Après la défaite et l'armistice de juin 1940, les Allemands s’installent dans les Ardennes, largement vidées de leur population lors de l’exode. Au début du mois de juillet, une grande partie du département, au nord de la rivière Aisne, est intégrée à la zone interdite. L'entreprise agricole allemande Ostland, prend alors en charge l’exploitation de près de 50 % des terres confisquées aux agriculteurs français. La WOL III, la direction régionale de l'Ostland dans le département, importe avec elle un modèle d’agriculture productiviste destiné à assurer le ravitaillement des populations, des troupes et du Reich. Pour atteindre cet objectif, la WOL réaménage en profondeur l’espace agricole. À cette occasion, les Ardennes servent de champ d'application aux projets de planification élaborés par les géographes nazis. Cette présence allemande bouleverse aussi les structures villageoises des campagnes. Le chef de culture, véritable maître du sol, est une figure toute puissante de l'Occupant dans les villages. La remise en culture des campagnes nécessite une abondante main-d’œuvre. La WOL mobilise alors de multiples catégories de populations : des prisonniers français de métropole et des colonies d'Afrique du Nord, des agriculteurs ardennais transformés en ouvriers sur leurs propres terres, des Juifs recrutés dans la région parisienne et des déportés polonais. L'ampleur des prédations, des vexations subies, marque durablement l'histoire des Ardennes. Longtemps considérée comme une entreprise de colonisation agricole, le dépouillement récents des sources française et allemande invite pourtant à remettre en question ce constat élaboré à la Libération.

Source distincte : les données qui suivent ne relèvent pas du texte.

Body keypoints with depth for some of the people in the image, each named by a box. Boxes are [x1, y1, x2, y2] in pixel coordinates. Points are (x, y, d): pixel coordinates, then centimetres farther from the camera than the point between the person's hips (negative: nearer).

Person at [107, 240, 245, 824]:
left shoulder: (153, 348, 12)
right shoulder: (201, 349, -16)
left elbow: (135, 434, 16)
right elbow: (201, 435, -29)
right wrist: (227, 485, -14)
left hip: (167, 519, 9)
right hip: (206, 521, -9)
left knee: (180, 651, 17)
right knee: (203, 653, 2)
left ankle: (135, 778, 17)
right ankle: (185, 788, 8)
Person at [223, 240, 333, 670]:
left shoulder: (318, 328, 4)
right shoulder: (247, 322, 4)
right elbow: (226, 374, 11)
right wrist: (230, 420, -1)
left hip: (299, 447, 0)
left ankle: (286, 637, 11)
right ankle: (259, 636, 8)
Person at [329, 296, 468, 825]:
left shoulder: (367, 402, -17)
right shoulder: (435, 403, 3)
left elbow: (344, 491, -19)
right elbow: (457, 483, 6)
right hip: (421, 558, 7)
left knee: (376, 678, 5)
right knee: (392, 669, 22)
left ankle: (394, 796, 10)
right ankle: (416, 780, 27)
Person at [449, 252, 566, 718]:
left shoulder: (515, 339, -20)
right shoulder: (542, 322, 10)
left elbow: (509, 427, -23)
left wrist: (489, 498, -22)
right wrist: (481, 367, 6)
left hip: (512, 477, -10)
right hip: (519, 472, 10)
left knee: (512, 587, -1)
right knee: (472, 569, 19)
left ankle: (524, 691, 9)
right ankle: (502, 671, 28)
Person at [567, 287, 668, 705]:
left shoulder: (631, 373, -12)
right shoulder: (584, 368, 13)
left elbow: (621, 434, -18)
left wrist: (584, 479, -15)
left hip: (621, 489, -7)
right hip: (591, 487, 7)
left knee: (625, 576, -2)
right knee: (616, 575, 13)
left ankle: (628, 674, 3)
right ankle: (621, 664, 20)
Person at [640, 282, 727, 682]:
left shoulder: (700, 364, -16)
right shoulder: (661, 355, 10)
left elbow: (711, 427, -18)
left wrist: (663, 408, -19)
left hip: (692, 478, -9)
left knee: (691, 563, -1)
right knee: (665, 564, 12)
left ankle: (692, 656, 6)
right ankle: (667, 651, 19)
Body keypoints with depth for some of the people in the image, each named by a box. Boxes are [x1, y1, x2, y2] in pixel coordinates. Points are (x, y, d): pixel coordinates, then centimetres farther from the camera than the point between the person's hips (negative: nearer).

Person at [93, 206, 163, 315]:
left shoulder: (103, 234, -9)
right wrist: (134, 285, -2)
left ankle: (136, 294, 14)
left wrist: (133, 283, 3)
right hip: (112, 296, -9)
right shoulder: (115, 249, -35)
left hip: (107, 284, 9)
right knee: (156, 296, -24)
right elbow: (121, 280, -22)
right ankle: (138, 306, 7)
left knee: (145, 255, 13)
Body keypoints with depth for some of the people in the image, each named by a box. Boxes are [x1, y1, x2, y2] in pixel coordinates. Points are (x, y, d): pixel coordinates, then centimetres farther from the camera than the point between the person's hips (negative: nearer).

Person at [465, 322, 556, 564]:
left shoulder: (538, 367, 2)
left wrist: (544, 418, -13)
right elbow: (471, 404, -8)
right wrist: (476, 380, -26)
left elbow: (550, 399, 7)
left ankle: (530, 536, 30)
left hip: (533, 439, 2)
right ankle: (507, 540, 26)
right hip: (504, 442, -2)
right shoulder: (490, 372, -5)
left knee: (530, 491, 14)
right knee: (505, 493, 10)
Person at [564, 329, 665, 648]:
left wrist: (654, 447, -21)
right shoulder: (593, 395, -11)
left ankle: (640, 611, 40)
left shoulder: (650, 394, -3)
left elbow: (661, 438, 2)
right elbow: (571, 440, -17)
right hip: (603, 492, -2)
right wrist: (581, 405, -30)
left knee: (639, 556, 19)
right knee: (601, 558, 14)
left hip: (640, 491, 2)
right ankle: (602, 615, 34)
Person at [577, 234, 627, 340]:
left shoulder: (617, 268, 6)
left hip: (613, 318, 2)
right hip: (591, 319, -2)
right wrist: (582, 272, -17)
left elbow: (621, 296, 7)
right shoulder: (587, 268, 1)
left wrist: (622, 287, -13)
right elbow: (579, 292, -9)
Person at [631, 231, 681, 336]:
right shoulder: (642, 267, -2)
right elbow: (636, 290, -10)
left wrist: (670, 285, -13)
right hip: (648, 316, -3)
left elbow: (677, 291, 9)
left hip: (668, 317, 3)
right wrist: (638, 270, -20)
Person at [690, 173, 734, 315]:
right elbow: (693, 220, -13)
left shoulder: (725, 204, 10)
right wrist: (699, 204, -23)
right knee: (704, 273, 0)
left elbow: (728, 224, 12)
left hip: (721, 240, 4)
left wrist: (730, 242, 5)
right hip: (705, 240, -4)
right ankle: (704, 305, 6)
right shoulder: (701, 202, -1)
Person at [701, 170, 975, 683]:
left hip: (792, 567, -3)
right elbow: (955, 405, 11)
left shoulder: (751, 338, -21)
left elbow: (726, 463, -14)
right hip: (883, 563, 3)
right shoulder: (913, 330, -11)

Anne François est professeure agrégée d’histoire-géographie et docteure en histoire contemporaine. Elle a soutenu une thèse en 2019 à l'Université de Caen, sous la direction de François Rouquet, intitulée Exploiter terres et populations conquises au nom du national-socialisme : l’Ostland dans les Ardennes pendant la Seconde Guerre mondiale.
Philippe Moyen est professeur agrégé d'histoire-géographie, doctorant en histoire contemporaine et en géographie à l'Université de Caen. Ses recherches portent sur les dynamiques spatiales de l’implantation de la WOL dans les Ardennes.